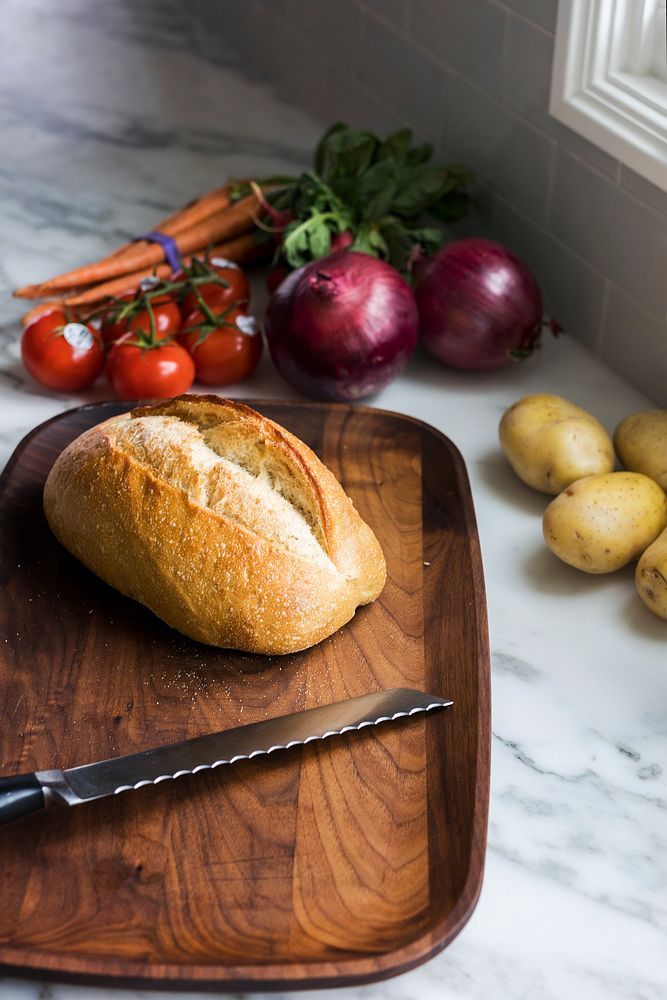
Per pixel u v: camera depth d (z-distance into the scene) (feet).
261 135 5.31
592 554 3.71
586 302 4.35
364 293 4.07
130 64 5.65
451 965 3.21
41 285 4.52
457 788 3.36
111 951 3.14
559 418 3.91
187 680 3.54
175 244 4.63
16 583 3.70
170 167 5.15
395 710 3.44
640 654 3.66
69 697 3.50
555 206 4.35
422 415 4.23
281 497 3.62
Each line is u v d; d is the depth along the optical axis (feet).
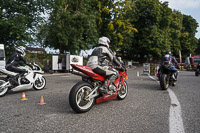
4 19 42.47
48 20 73.56
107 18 108.88
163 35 130.93
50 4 50.98
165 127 10.11
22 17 44.83
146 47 125.49
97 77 13.53
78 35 75.56
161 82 22.27
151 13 122.62
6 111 13.14
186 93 20.44
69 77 42.22
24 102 15.94
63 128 9.95
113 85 14.78
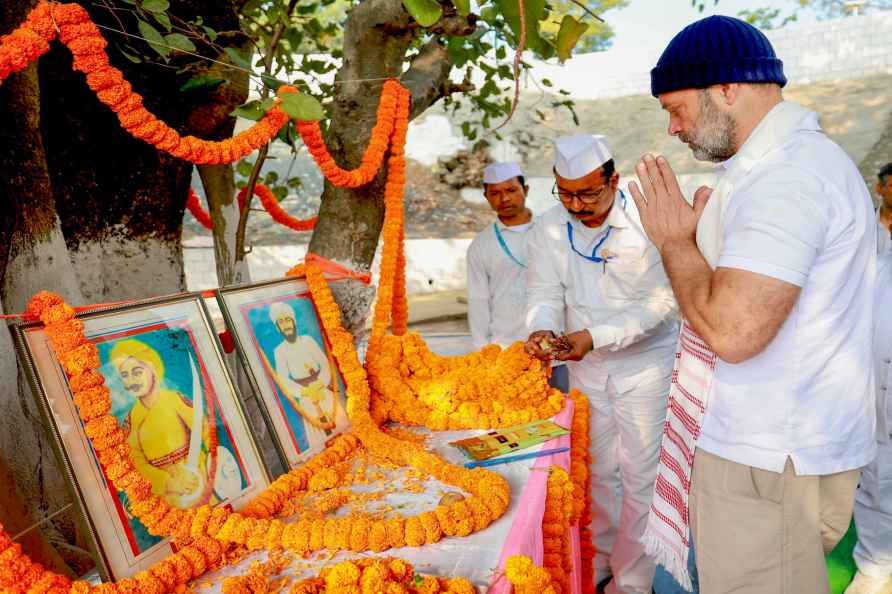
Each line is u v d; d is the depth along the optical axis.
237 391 1.62
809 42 11.73
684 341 1.71
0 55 1.26
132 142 2.57
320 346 2.00
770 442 1.48
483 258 3.72
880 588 2.60
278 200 4.26
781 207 1.33
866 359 1.51
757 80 1.47
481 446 1.79
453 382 2.03
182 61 2.50
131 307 1.45
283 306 1.93
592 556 2.36
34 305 1.23
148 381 1.42
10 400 2.06
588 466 2.45
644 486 2.77
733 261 1.34
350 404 1.94
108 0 2.09
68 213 2.48
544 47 1.72
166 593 1.19
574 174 2.52
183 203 2.88
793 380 1.44
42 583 1.10
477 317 3.81
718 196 1.50
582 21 1.54
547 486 1.60
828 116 11.07
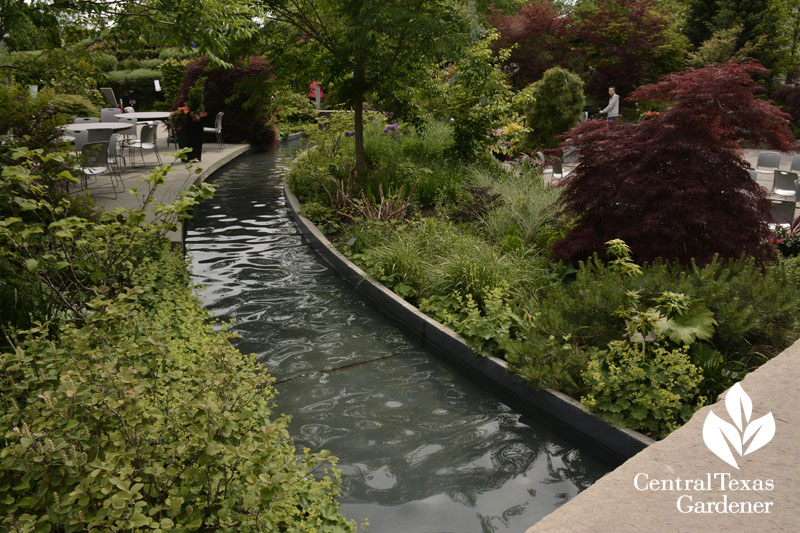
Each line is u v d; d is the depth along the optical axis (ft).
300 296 22.21
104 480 7.02
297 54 37.24
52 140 22.97
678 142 17.61
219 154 56.34
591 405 13.05
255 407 12.28
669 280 16.08
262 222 33.68
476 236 26.53
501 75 43.29
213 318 19.69
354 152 44.39
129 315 13.47
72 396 7.80
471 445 13.00
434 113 54.85
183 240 26.73
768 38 90.89
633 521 6.81
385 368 16.72
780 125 17.33
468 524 10.46
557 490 11.49
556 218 26.35
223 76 64.54
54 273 15.26
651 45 84.69
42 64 29.17
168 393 10.20
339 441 13.01
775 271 16.97
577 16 88.99
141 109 92.43
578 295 16.58
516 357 14.85
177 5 25.13
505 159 48.26
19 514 7.61
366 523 9.99
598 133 19.47
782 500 7.12
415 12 31.71
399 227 26.58
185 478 7.86
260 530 8.05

_Problem details_
Repeat only the lines between the start of the data and the line with "22 17 44.83", including those two lines, and skip the pictures.

_Task response_
Per pixel u v: camera depth d (z-distance into the scene) (feet).
261 135 5.31
592 554 3.71
586 302 4.35
364 293 4.07
130 64 5.65
451 965 3.21
41 285 4.52
457 788 3.36
111 951 3.14
559 418 3.91
187 680 3.54
175 244 4.63
16 583 3.70
170 167 5.15
395 710 3.44
640 654 3.66
69 697 3.50
555 206 4.35
422 415 4.23
281 497 3.62
Each line is u v d; d is the depth along the optical axis (feet).
4 19 42.47
48 20 73.56
107 18 108.88
163 35 130.93
50 4 50.98
165 127 10.11
22 17 44.83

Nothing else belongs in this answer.